Qualcomm Snapdragon 778G+ będzie zasilał telefon Nothing (1)
Snapdragon 778G+ jest jednym z najpopularniejszych chipsetów obsługujących wiele smartfonów z systemem Android średniej klasy w ciągu ostatniego roku lub dwóch i okazał się być wystarczająco dobrą opcją. Ale biorąc pod uwagę szum wokół Nothing Phone (1), może to rozczarować niektórych, zwłaszcza osobę, która zapłaciła 3064 USD (~ 2 41742,09 rupii) za jedną z pierwszych 100 sztuk.

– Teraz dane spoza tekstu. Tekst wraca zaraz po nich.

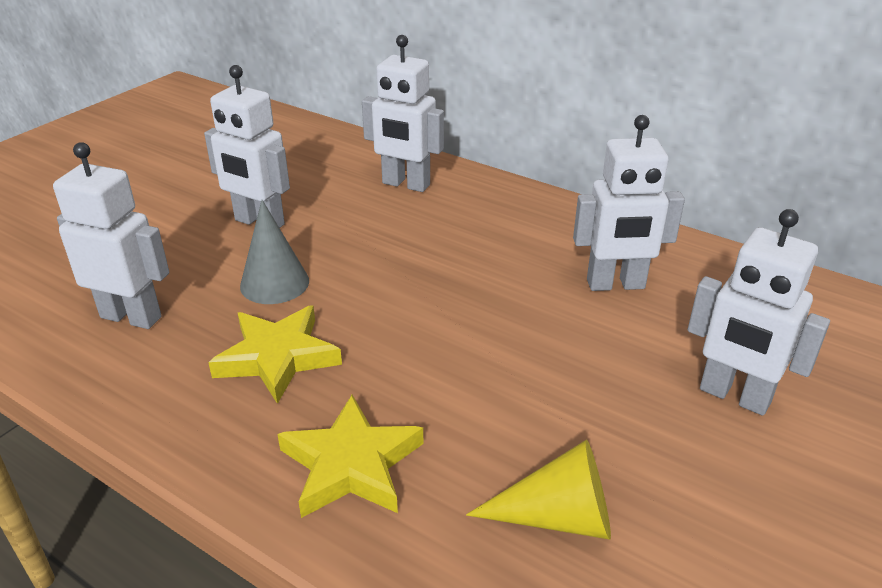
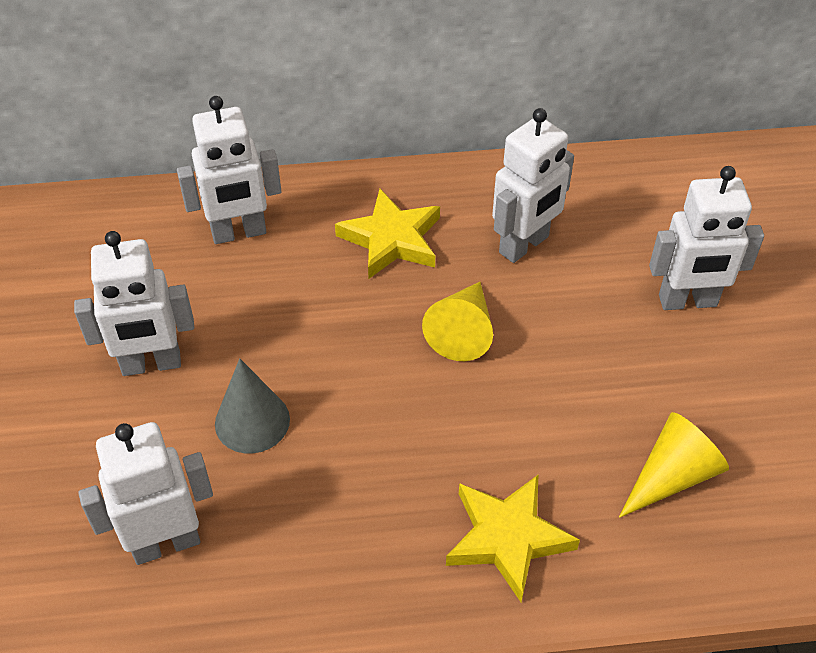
camera: 40 degrees left, 15 degrees up
yellow star [208,306,342,404] -> yellow star moved to [335,189,440,279]
none -> yellow cone [422,282,493,361]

Ponadto teraz wiemy, że Telefon (1) nie będzie tak potężny, jak wysokiej klasy smartfony z Androidem, niezależnie od tego, jak bardzo Pei się nim chwali.
Małe zanurzenie się w chipsecie Snapdragon 778G+
Snapdragon 778G+ firmy Qualcomm to roczny układ ogłoszony w październiku 2021 r. Jest to ośmiordzeniowy układ oparty na węźle procesowym 6 nm TSMC i ma taką samą konfigurację jak poprzedni, z czterema rdzeniami Cortex-A78 i cztery wydajne rdzenie Cortex A-55. Jedyną różnicą między Snapdragonem 778G a Snapdragonem 778G+ jest obsługa ładowania bezprzewodowego i odwrotnego ładowania w tym drugim. Nic nie powiedziano InputMag, że te funkcje zostały stworzone wyłącznie dla telefonu Nothing (1).
Oto, co Nothing ma do powiedzenia na temat chipsetu Snapdragon 778G+
Zapytana, dlaczego Nic nie poszło ze Snapdragonem 778G+ dla swojego pierwszego smartfona, firma odpowiedziała, że oferuje optymalną równowagę między wydajnością a energooszczędnością. Firma z pewnością ma rację, ale byłoby lepiej, gdyby Telefon (1) był wyposażony w znacznie nowszy chipset Snapdragon 7 Gen 1 zamiast dwuletniego chipsetu. Ale znowu, chipset był tam od dłuższego czasu z wystarczająco dobrymi osiągnięciami, które mogą sprawić, że ludzie będą na niego wydawać pieniądze.